SOLID GOLD PALEMBANG - Indeks Hang Seng terkoreksi dari kenaikan 0,1% saat pembukaan di hari Selasa (10/03) setelah rilis data Indeks Harga Produsen (PPI) di bulan Februari negaranya yang menandai deflasi PPI selama tiga tahun. Investor Hang Seng tampak mengabaikan naiknya indeks harga Konsumen (CPI) dan fokus pada data PPI yang turun 4,8% bulan lalu lebih rendah dari ekpektasi penurunan 4,3% dan level yang sama di bulan Januari.

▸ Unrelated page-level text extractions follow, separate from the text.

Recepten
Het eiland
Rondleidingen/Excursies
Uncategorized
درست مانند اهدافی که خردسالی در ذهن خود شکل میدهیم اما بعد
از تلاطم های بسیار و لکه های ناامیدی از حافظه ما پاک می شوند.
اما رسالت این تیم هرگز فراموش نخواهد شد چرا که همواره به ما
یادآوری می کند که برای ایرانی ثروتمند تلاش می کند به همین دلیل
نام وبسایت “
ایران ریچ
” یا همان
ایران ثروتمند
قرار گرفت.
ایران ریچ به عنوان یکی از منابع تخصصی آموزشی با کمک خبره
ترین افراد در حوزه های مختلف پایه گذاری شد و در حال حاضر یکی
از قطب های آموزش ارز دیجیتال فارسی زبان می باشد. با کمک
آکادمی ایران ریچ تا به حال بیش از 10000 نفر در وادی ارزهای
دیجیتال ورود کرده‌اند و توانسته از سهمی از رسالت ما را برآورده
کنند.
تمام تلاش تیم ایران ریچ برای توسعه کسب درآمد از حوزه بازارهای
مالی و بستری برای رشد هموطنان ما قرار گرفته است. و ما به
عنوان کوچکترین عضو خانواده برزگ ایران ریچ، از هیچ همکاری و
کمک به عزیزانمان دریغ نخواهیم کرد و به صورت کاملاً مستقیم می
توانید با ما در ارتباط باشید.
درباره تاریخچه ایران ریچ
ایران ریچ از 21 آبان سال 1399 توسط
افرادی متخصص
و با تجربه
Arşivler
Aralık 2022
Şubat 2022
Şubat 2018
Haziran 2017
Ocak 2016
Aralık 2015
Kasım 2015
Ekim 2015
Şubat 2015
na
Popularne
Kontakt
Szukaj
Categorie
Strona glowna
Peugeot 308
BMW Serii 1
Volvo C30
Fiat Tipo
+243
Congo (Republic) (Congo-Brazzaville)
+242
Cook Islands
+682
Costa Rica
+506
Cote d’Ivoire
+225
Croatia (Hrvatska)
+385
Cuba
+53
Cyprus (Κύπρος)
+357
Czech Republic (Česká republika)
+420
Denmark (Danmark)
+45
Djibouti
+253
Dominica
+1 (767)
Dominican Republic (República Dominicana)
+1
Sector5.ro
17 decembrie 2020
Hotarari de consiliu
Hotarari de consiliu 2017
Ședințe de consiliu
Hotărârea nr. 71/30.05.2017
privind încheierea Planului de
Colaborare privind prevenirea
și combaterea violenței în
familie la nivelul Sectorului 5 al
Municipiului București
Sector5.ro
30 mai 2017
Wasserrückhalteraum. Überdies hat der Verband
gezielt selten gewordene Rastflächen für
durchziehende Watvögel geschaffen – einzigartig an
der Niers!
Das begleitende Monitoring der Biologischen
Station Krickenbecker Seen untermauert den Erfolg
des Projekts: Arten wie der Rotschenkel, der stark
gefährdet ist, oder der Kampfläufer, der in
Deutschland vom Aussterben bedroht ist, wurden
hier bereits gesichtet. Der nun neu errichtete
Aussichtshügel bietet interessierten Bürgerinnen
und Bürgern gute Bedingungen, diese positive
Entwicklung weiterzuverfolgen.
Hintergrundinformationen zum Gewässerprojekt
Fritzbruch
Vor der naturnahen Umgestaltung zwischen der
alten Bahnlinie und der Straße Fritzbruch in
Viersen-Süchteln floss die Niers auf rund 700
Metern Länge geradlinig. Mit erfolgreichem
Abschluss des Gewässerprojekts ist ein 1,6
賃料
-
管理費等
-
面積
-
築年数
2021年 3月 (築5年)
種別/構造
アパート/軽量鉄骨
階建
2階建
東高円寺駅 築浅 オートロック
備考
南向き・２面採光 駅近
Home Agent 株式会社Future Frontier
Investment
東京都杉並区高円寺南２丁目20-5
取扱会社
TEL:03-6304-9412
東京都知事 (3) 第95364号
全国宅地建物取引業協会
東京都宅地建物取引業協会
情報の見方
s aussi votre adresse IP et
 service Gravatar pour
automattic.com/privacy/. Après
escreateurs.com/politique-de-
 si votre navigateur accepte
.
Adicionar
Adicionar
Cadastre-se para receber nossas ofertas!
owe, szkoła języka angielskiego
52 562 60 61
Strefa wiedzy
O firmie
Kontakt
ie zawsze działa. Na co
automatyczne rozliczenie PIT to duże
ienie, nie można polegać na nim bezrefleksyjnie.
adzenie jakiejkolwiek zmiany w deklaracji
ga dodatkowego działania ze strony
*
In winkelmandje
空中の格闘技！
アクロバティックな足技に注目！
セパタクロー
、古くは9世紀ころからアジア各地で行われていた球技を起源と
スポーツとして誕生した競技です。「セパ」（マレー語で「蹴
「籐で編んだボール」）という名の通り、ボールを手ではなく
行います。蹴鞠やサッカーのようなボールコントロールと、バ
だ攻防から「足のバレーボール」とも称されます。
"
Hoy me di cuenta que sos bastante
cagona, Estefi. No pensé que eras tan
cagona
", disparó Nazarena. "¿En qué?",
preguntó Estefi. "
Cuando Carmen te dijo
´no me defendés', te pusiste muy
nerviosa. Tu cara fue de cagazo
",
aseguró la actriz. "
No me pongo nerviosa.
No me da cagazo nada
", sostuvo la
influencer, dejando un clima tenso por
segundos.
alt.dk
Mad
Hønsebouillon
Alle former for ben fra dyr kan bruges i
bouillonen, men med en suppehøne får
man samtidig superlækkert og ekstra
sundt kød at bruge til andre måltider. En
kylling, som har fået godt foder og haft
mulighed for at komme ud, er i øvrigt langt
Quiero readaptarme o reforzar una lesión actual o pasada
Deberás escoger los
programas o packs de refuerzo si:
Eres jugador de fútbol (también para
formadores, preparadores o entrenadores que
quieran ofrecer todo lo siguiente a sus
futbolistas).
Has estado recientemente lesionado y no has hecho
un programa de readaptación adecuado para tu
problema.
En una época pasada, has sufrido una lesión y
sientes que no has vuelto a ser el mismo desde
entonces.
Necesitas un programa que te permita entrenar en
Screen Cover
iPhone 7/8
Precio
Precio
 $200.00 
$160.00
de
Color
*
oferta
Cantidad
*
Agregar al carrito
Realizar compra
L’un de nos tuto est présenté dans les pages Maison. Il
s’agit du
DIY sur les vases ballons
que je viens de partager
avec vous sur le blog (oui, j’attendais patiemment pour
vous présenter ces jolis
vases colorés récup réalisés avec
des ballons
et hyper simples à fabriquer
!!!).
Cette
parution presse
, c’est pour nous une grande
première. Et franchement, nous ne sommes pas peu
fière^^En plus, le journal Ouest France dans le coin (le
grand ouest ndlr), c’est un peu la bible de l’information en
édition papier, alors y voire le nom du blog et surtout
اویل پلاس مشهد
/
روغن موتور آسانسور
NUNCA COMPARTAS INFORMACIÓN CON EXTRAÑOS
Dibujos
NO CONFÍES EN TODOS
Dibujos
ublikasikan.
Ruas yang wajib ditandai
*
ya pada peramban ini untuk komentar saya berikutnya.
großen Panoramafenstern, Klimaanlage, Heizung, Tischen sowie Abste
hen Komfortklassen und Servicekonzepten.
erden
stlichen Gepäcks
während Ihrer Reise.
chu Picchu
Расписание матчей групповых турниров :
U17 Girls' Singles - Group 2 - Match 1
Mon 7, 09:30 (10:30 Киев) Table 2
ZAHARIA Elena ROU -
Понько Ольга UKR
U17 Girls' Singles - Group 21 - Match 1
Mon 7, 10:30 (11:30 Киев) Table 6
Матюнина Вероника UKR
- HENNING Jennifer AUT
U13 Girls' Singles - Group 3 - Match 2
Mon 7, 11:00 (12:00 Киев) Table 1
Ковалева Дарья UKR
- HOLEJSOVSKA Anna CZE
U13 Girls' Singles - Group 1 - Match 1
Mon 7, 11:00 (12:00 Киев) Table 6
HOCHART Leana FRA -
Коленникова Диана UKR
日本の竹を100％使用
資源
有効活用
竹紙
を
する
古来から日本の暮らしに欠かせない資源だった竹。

Laju inflasi CPI tahunan China naik 1,4% di bulan Februari, mengalahkan estimasi kenaikan 0,9% dan level kenaikan 0,8% di bulan Januari. Menurut bank Jepang Nomura yang diwawancarai Dow Jones Newswire, jika disesuaikan dengan dampak hari raya Imlek, rata-rata inflasi CPI tahunan di bulan Januari - Februari menjadi 1,1%, lebih rendah dari 1,5% di bulan Desember. Nomura juga menuding harga komoditas dan kelebihan kapasitas dalam industri hulu di tingkat yang mengkhawatirkan menjadi sebab penurunan PPI China di bulan Februari. Nomura memprediksi China akan memangkas suku bunga acuan sebesar 25 basis poin pada kuartal kedua serta menurunkan rasio cadangan wajib sebesar 50 basis poin di tahun ini.
Indeks Hang Seng kini diperdagangkan turun 0,85% di kisaran 23919.40, dengan level tertinggi harian 24152.40 dan level terendah harian 23897.33. Sementara Indeks Hang Seng Berjangka juga turun 0,87% di kisaran 23861, dengan level tertinggi harian 24111 dan level terendah harian 23835.